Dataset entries

────

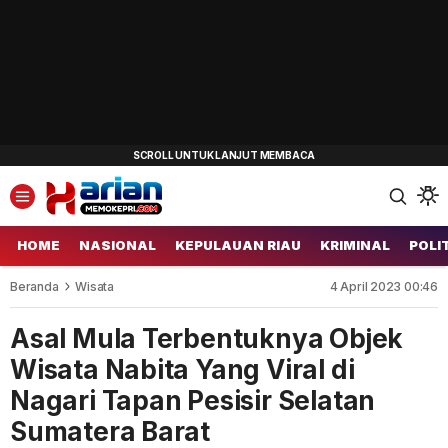
HOME
NASIONAL
KEPULAUAN RIAU
KRIMINAL
POLI
Beranda
Wisata
4 April 2023 00:46
Asal Mula Terbentuknya Objek
Wisata Nabita Yang Viral di
Nagari Tapan Pesisir Selatan
Sumatera Barat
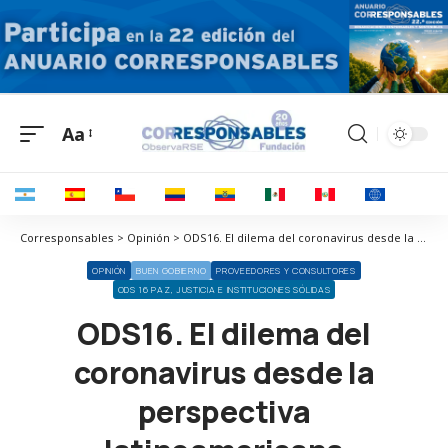
Aa
Corresponsables > Opinión > ODS16. El dilema del coronavirus desde la perspectiva latinoamericana
OPINIÓN
BUEN GOBIERNO
PROVEEDORES Y CONSULTORES
ODS 16 PAZ, JUSTICIA E INSTITUCIONES SÓLIDAS
ODS16. El dilema del
coronavirus desde la
perspectiva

────

### GOAL OF THE EXERCISE:
Word for word, repeat the line holding "Corresponsables > Opinión" and all lines after it through the end of the entries above.

### EXERCISE RESPONSE:
Corresponsables > Opinión > ODS16. El dilema del coronavirus desde la perspectiva latinoamericana
OPINIÓN
BUEN GOBIERNO
PROVEEDORES Y CONSULTORES
ODS 16 PAZ, JUSTICIA E INSTITUCIONES SÓLIDAS
ODS16. El dilema del
coronavirus desde la
perspectiva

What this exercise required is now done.